O Pix está em produção. As instituições financeiras estão aumentando a cada dia o número de clientes. Decidimos fazer isso porque estamos botando de pé um sistema complexo. A gente sabia que haveria problema, mas não sabia quais, porque muitos deles a gente só aprende na hora da produção. E essa fase está sendo um sucesso total; a gente está conseguindo identificar problemas pontuais e resolver rapidamente. O Pix está pronto para entrar em operação total amanhã.

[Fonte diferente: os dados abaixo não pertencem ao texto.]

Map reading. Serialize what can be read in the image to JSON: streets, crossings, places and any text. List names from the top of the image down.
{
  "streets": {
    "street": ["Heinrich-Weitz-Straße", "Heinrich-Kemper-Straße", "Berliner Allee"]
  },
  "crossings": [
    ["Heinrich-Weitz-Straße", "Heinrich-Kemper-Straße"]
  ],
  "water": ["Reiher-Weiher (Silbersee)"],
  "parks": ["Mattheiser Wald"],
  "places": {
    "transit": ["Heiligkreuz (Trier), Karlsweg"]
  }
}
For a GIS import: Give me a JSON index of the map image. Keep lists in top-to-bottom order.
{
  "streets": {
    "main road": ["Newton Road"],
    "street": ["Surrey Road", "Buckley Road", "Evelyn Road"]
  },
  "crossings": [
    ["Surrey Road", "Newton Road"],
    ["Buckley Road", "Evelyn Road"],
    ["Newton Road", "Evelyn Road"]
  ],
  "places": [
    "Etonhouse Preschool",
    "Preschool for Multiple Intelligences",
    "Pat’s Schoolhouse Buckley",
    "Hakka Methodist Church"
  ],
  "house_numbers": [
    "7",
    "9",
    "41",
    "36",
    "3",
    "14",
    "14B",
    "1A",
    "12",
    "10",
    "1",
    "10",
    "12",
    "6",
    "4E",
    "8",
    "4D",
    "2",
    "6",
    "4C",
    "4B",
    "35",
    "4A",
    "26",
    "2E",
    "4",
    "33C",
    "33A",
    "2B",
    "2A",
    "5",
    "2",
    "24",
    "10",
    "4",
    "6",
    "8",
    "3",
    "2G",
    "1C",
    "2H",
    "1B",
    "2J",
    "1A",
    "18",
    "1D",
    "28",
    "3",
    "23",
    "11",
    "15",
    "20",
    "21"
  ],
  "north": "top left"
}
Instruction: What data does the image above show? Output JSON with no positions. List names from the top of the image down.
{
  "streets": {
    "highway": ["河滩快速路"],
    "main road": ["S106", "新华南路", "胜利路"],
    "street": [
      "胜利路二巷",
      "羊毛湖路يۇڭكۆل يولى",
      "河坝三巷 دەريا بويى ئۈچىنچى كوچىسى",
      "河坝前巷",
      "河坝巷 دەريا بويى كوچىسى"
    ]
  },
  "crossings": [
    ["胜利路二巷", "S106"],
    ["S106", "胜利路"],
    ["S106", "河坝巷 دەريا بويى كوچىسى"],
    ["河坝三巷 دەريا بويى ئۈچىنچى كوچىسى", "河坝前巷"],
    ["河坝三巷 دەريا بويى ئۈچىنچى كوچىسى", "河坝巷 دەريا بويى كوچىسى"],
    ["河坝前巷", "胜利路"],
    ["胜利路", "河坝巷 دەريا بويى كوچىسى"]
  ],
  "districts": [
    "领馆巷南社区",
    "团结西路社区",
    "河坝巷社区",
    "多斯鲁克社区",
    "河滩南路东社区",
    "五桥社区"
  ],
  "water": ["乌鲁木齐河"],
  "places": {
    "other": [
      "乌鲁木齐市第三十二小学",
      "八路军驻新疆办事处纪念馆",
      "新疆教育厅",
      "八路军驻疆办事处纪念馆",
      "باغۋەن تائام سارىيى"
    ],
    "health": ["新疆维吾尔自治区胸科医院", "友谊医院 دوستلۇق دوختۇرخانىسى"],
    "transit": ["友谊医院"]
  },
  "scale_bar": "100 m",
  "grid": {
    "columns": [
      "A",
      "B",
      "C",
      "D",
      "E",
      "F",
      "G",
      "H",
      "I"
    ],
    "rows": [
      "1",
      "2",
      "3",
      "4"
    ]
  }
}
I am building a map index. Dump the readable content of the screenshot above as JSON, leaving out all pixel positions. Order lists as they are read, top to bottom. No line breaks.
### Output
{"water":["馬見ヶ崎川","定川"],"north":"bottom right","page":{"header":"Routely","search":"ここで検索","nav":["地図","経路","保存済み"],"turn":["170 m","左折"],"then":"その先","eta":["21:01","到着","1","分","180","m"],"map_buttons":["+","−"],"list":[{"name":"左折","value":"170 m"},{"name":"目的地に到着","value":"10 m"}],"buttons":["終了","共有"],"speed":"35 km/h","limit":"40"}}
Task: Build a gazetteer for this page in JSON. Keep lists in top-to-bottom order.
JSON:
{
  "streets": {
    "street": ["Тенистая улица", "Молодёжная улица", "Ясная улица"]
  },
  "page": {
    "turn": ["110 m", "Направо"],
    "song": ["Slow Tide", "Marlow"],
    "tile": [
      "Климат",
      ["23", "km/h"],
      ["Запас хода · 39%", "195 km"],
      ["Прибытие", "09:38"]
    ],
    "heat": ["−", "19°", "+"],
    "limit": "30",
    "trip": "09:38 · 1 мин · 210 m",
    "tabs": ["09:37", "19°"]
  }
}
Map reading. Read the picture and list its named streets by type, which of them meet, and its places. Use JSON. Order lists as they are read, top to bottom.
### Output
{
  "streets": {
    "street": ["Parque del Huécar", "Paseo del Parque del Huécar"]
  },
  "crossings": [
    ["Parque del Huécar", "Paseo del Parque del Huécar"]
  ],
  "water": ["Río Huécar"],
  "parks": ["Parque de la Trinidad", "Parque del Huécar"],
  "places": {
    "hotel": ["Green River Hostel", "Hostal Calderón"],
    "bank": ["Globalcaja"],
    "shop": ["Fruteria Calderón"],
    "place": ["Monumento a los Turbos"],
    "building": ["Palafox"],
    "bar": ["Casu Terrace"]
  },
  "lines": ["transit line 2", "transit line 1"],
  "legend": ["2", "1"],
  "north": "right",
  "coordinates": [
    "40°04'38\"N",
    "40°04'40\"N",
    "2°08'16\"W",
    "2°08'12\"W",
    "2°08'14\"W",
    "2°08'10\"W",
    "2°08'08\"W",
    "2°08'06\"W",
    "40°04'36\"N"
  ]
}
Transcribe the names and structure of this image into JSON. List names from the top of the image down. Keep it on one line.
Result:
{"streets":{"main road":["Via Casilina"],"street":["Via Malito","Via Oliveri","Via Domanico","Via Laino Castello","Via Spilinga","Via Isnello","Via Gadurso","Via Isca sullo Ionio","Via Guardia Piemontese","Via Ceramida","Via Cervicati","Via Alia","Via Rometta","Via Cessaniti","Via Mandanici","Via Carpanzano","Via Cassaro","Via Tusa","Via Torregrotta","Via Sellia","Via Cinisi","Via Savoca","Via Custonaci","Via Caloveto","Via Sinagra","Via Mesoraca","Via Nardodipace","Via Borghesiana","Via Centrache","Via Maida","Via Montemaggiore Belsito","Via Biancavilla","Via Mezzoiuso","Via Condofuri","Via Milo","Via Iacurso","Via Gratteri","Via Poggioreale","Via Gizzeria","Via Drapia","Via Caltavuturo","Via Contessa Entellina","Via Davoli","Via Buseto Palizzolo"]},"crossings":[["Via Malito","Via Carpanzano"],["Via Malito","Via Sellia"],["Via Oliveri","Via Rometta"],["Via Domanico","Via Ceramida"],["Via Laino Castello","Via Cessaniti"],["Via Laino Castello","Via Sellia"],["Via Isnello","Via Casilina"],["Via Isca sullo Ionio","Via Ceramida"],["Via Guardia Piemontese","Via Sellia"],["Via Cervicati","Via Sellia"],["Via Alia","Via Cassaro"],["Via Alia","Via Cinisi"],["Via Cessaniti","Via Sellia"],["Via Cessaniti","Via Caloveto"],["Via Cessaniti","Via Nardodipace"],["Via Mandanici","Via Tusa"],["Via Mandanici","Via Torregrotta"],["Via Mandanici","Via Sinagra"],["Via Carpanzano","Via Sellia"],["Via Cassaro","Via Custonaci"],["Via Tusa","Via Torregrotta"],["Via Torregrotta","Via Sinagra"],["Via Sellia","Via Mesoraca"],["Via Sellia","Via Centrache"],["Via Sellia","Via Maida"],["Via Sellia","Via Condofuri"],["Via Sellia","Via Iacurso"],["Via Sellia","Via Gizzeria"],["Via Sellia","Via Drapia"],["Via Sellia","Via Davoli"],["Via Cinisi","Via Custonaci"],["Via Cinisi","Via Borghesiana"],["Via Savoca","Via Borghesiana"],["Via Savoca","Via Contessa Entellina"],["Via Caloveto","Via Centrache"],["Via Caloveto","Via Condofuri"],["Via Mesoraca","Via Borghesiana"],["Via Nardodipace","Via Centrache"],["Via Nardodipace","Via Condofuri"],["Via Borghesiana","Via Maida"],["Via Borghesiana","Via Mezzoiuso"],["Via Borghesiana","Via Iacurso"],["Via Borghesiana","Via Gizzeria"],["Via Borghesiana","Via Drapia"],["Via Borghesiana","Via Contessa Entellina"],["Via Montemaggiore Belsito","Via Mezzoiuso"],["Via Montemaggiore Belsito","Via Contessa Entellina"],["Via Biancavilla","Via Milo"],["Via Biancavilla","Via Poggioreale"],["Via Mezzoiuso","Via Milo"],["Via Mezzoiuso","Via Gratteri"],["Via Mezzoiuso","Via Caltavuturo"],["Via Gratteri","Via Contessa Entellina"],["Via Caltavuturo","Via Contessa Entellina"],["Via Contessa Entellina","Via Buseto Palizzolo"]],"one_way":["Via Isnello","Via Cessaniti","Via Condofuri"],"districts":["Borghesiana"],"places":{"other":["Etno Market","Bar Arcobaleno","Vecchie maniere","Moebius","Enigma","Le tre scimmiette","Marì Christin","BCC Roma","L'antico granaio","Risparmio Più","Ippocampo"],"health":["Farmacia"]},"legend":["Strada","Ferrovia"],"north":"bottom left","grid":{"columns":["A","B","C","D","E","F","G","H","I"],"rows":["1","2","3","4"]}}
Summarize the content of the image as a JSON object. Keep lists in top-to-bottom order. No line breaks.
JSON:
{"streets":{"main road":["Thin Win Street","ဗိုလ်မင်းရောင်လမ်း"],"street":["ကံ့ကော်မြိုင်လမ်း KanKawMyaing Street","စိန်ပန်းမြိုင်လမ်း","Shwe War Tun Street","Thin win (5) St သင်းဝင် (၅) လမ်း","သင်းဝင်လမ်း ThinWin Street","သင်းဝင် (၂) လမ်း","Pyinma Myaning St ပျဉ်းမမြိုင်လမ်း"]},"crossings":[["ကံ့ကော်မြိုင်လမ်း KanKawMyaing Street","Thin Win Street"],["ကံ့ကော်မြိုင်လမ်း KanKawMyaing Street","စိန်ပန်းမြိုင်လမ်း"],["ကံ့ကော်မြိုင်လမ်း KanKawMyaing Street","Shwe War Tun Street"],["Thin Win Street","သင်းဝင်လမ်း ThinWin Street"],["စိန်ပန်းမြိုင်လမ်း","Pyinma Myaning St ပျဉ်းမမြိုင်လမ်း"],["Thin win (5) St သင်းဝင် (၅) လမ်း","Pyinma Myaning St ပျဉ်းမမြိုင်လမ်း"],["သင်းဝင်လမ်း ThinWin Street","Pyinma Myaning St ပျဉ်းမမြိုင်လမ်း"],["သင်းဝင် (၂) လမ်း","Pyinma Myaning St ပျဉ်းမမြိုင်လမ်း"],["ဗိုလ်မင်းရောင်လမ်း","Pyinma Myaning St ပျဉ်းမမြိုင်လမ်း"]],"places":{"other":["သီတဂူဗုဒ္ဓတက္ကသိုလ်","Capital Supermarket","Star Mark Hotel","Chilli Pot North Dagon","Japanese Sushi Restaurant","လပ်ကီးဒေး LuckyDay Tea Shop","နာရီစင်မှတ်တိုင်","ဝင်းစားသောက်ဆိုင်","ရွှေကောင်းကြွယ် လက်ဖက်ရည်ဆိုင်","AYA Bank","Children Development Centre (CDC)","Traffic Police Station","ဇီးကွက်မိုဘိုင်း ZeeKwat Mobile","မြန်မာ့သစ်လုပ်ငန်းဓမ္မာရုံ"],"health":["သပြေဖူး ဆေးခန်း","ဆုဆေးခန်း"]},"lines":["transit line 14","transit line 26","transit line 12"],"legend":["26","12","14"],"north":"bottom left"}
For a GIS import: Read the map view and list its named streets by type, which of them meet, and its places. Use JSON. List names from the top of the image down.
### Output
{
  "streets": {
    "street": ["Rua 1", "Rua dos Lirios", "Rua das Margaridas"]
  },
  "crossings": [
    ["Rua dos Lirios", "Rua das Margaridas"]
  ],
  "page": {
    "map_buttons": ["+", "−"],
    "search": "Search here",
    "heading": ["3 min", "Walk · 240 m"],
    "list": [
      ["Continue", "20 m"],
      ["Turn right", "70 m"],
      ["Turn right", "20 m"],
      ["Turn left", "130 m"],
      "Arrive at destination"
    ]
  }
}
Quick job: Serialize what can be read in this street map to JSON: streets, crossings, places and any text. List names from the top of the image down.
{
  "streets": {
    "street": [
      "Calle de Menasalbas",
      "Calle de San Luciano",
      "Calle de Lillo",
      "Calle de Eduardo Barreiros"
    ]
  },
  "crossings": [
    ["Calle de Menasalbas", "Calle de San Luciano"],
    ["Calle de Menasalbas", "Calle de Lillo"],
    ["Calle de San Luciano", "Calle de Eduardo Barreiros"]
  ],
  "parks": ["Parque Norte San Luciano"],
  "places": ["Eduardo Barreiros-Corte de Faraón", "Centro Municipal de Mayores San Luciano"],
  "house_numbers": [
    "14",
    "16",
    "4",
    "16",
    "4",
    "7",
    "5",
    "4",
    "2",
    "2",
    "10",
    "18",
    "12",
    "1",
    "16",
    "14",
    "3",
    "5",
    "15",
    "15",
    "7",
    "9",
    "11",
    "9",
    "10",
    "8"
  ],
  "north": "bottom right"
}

Muitas cooperativas e fintechs estão prontas para ofertar o Pix. Haverá mais competição?
A competição está no cadastro das chaves. Foi ferrenha e mostra como o Pix embaralha de novo. Essa embaralhada é boa, supersaudável. O tamanho do bolo vai aumentar. A redução de custos que o Pix traz para as instituições financeiras é enorme. Por isso, temos a melhor expectativa de que essa competição vai seguir. Até porque o importante não é só registrar, mas continuar tendo a chave. A gente já fez perto de um milhão de portabilidade de chaves, de pessoas que mudaram de ideia, cadastraram a chave em um banco, mas não ficaram satisfeitas e mudaram para outro banco. Vai ser assim — portabilidade, competição e isso vai gerar valor para o usuário, o consumidor.

Com o Pix, há uma expectativa de redução do uso e dos gastos com o dinheiro físico?
Sempre que houver demanda por dinheiro vivo, o BC, como autoridade monetária, atenderá a essa demanda. Agora, se vierem outros meios eletrônicos, vai digitalizar cada vez mais os pagamentos no Brasil. O manejo do dinheiro é algo supercaro — para a sociedade brasileira, não para os bancos. A eletronização vai ser uma realidade. A gente espera que as pessoas comecem a fazer cada vez mais as transações por meios eletrônicos.

O Pix é o início de um processo de digitalização da moeda?
O Pix, ele mesmo, tem uma agenda evolutiva longa. A partir de amanhã, começa o pagamento com chave; o pagamento por leitura de QR Code; e a inserção manual, que é como a TED. No primeiro semestre do ano que vem, a gente já entra com pagamento por aproximação. Teremos, também, o Pix garantido, que é você agendar Pix sem poder voltar atrás, como o parcelado sem juros do cartão de crédito. Tem, também, o saque Pix, você vai poder pagar a conta e sacar dinheiro em um supermercado, por exemplo. É uma enorme conveniência para os clientes.